6 month Diet & BMI
VSG on 04/13/15
I am concerned about the 6 month diet and my BMI. I am at 41.4 right now, but losing only 9 lbs would put me below 40. I know that I will lose 9lbs in 6 months by just adding moderate exercise, which I know will be part of the program. Will that 9lbs disqualify me for the surgery? Do they go by your starting weight/BMI or the BMI at the time you request pre-approval? My insurnace (CIGNA) will not pay if you are under 40 (even by 1/10th) unless you have a comorbid that " has failed to respond adequately to appropriate medical management." I have hypertension, but it is under control with meds so if I fall below 40 I don't qualify. I have to be 40 BMI or I don't meet the medically necessary condition.
Thanks in advance!
Bridgeda
Killeen, TX
They go with your BMI at pre-approval. I also was scared that if my chart showed I lost weight that I would not be approved because if I could lose weight on a diet then I wouldn't need the surgery. Yeah right! I didn't end up losing any weight on my diet portion, but that is mainly because I didn't try to.
My insurance changed though and now I wish I had because now I am trying to lose 30 lbs before I can be scheduled for surgery! I have a very high BMI
VSG on 04/13/15
Thanks! I guess I will have to do the 6 month diet and make sure I don't lose more than 9 lbs. LOL I know I can lose weight. I just can't keep it off. It would suck to be that close and not get it. I was thinking I might start documenting my diet and go ahead and try to get approved. I can always appeal if denied or re-apply after I meet the 6 month diet criteria. I pretty much meet everything else or will within the next month or two. I just want to make sure I am not going to sabotoge myself.

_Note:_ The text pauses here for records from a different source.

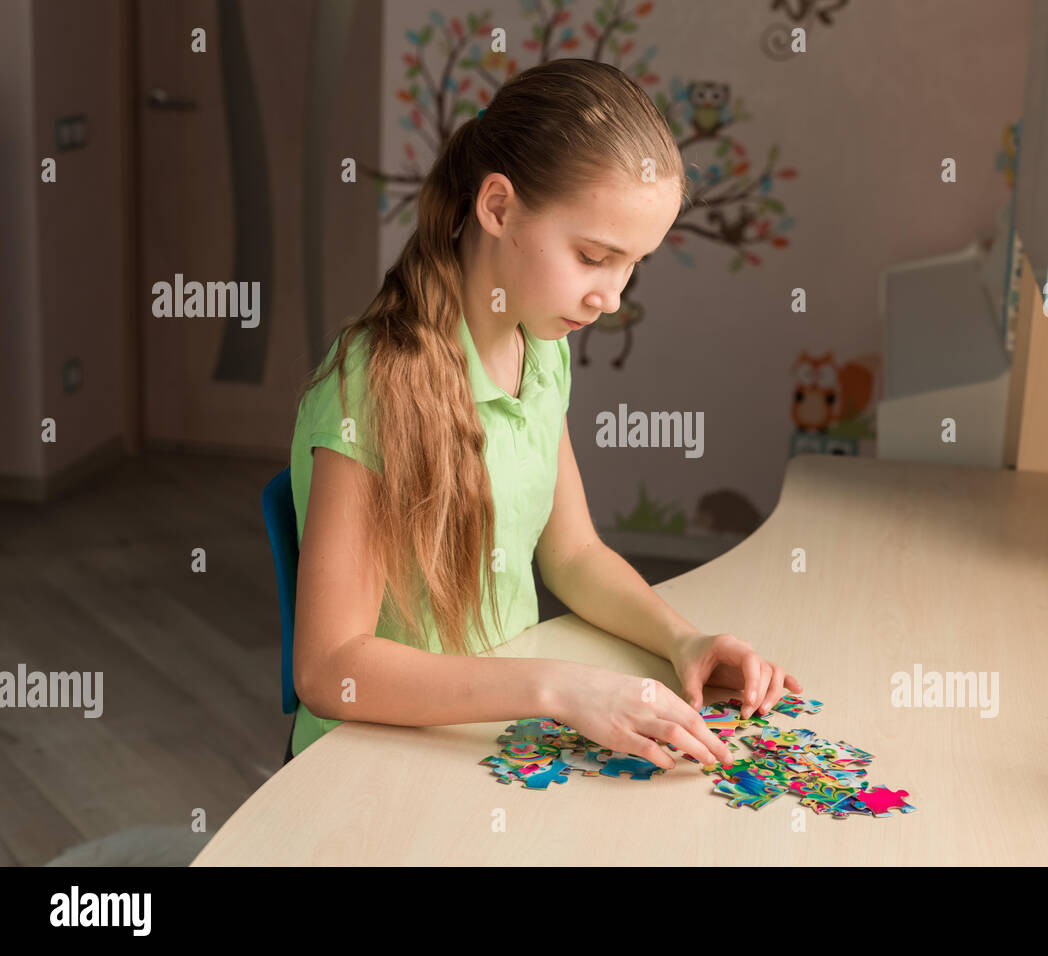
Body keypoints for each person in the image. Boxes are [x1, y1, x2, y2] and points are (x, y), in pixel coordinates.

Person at [285, 58, 801, 768]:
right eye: (594, 256)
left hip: (496, 742)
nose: (612, 297)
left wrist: (684, 640)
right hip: (376, 761)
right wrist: (560, 688)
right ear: (497, 208)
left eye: (632, 265)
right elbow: (329, 668)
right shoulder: (373, 389)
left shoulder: (541, 350)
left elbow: (574, 553)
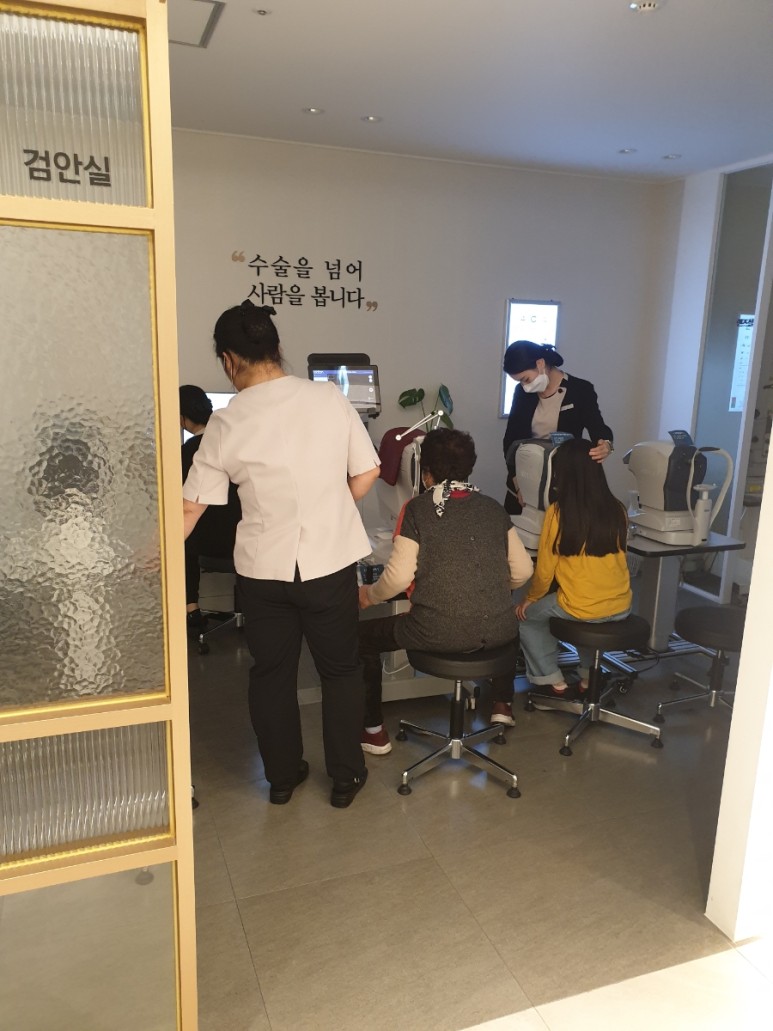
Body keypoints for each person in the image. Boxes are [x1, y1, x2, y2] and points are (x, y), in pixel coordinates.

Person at [182, 301, 380, 808]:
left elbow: (191, 509)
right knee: (340, 671)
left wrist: (149, 558)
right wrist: (328, 509)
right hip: (328, 565)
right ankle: (345, 777)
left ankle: (282, 777)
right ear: (277, 347)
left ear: (229, 360)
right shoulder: (328, 398)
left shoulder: (225, 422)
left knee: (271, 675)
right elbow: (367, 472)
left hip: (262, 572)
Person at [358, 428, 534, 748]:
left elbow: (398, 578)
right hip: (496, 631)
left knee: (361, 638)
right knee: (504, 619)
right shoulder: (493, 508)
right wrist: (491, 586)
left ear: (426, 473)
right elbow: (523, 571)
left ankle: (373, 733)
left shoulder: (418, 509)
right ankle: (502, 705)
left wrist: (369, 596)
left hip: (436, 631)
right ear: (469, 467)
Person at [515, 437, 632, 697]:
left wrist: (530, 599)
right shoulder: (618, 509)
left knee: (527, 618)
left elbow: (545, 570)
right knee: (588, 616)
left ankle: (551, 679)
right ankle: (589, 676)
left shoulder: (559, 513)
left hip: (580, 606)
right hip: (620, 605)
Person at [502, 340, 613, 513]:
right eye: (520, 382)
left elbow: (597, 427)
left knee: (556, 525)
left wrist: (605, 444)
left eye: (525, 379)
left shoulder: (580, 390)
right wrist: (518, 483)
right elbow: (511, 441)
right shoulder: (523, 394)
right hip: (526, 473)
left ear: (540, 363)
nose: (525, 386)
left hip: (563, 476)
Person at [179, 385, 242, 636]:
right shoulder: (235, 445)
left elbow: (186, 506)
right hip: (243, 540)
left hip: (208, 546)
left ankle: (191, 608)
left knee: (181, 540)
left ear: (182, 417)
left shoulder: (188, 450)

That's a great question. I was in the same position when I started the supervised diet. I did lose weight, but when I got around 39 BMI I put back on about 3 pounds. My surgeon's office has received approvals for patients that are considered lightweights with no co-morbidities. Although, they did receive one denial that could not be overturned because the patient got down to a 33 BMI during the supervised diet. Just keep that in mind. You should do fine with your plan.
VSG on 04/13/15
I understand the logic behind having to do the diet, I am just worried about the statement in CIGNA's coverage position that says, " BMI greater then or equal to 40 for at least the previous 12 months." If I lose more than 10-15 lbs, I fall below the 40 BMI requirement. I don't want them to say I can't have the surgery because now I do not meet a different requirement. I can lose weight and I know I will on a medically surpervised diet. I just can't lose enough and keep it off. I went from 296 to 215 all on my own in 2001-2002, but I plataued and could not lose any more or even maintain it. Thanks for your input.
I too have Cigna and have a BMI of 58. I have sent my request off two weeks and today it just got in the right department. I have met all the requirements, I hope. Two years ago I have lost 100 pounds; however, I gained that back and then more. I have no major co-morbidities except being pre diabetic, Polycystic ovarian disease, high tridlycerides and asthma. I have gone to the doctor for the two months getting my weight and diet recorded. I hope that they use the fact of my previous weight loss. Best of luck to you.